A couple of years ago, I interviewed Ana Roš, the self-taught chef of the double Michelin-starred restaurant Hiša Franko in the Slovenian Alps, for this magazine. I asked her about the controversy that sprang up when she was named Best Female Chef in the World in 2017.
People complained the award was discriminatory. Roš pointed out that society as a whole was discriminatory: the male chefs she knew didn’t have to find time to make family dinners, ferry teenage kids to sports games or endure the condescension of peers saying, “Oh, your food is much better than I thought it would be.” Maybe, she reckoned, the award was a way of recognising a particular female struggle.
Roš’s dilemma described the classic feminist conundrum: all chefs being equal, women wouldn’t need to be judged in a separate category. But all is not equal. Restaurant kitchens are predominantly male; the percentage of female head chefs in the UK has been hovering at around the 20 per cent mark for the past decade. And according to the Office for National Statistics, women in the UK still prepare home meals twice as often as their male partners do (although the men do even less childcare and laundry). Despite this, however, the cultural and culinary landscape is changing, and the last few years — with #MeToo, Black Lives Matter, the global pandemic — have accelerated progress.
“Chef” and “cook” evolved as gendered terms. One designates work outside the home, paid and celebrated; the other carries a domestic connotation. But the distinction is more recent than you might think. Chef comes from “chef de cuisine”, meaning head of the kitchen, a term that belongs to the grammar of the restaurant.
Women, independently or as a half of a couple, have always run eateries: pubs, cafés, diners, trattorias, taverns. But the restaurant — with a maître d’ directing waiters and menus with individual dishes — is a relatively modern invention, appearing in Paris at the end of the 18th century. And it was Escoffier, the father of French cuisine, who organised the restaurant kitchen into brigades with a military hierarchy and discipline — “Oui, chef!”
Women, historically, did not fare well in these male preserves, but there have always been exceptions to the rule. Eugénie Brazier, known as La Mère Brazier, grew up a poor farmer’s daughter at the turn of the 20th century and in 1933 was the first chef to be awarded six Michelin stars, three each for her two restaurants in Lyon and the countryside outside it — a feat that would not be repeated by any chef for more than 60 years.

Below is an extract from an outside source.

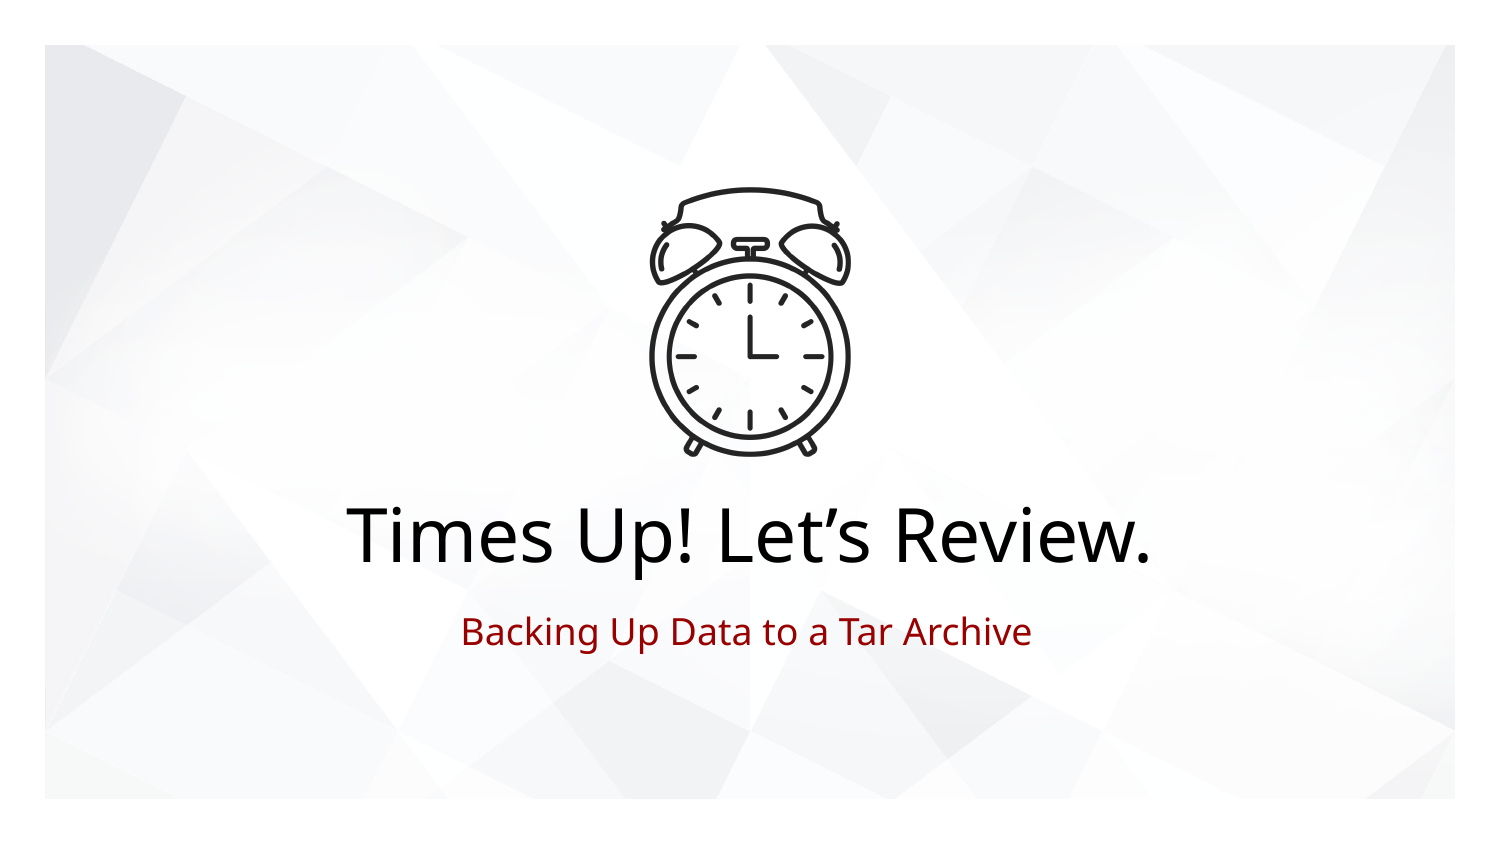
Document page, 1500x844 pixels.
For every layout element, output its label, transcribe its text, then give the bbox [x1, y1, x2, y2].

picture [45, 45, 1455, 799]
text_box Backing Up Data to a Tar Archive [366, 592, 1128, 713]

Shut out of male kitchens, women established their own restaurants on their own terms, launching new trends in the process. In the 1970s, Alice Waters pioneered farm-to-table at Chez Panisse in California; Ruth Rogers and Rose Gray of the River Cafe reimagined Italian food in London in an office canteen; more recently Asma Khan gained success at the Darjeeling Express in London, employing an all-women team and encouraging flexible working hours.
In home kitchens, things have been changing for a while. Twenty years ago, Jamie Oliver showed men that it wasn’t sissy to cook nice nosh for your family. Trace the trajectory of cookery books from the domestic authorities of Mrs Beeton through Julia Child and Delia Smith to the present day where our weekday dinners are as likely to be inspired by Yotam Ottolenghi and Nigel Slater as by a contemporary domestic goddess.
And as a growing band of female chefs began jostling the men at the top of the best-of lists — Hélène Darroze, Clare Smyth, Anne-Sophie Pic, Angela Hartnett, Elena Arzak — the #MeToo movement effectively put an end to head chefs in towering toques yelling, leering and throwing copper pots about under the cover of machismo camaraderie. Big-name chefs have been fired for sexual harassment; scandalous pay scales have been made public. The cult of the male restaurant chef indulged as a badly behaved rock star has gone the way of, well, the cult of the badly behaved rock star.
There is still plenty to do. But post-pandemic labour shortages have meant that restaurants are having to pay attention to workplace culture and work-life balance in a way they never had to before. Over the past five years, the number of professional female chefs in the UK has risen by a third, although they are still disproportionately under-represented in senior positions, partly because many with children work part-time. But women in restaurant kitchens are no longer novelties, and books, associations and awards are growing in number to support and celebrate diversity in all kinds of cooking.
Crucially, the French idiom of the fine dining experience has given way to a more informal way of eating out taken from many different kinds of cuisines — small plates of tapas, sharing platters from Chinese banquets, communal hotpots, Mexican street food. The absolutism of the toque has been replaced by a far greater democracy. Amateur Bake Off winners are now probably more aspirational and inspirational figures than top Michelin chefs. A diversity of flavours and approaches, as well as of restaurant chefs, is redefining dining.
And all of this matters, in part, because food is the ultimate soft power. It has always been an instrument of cultural expression and exchange. It has always broken down barriers. Because food is not just a metaphor — marmite pan, pressure cooker, casserole, Dutch oven, tagine, wok, cauldron — it is a melting pot.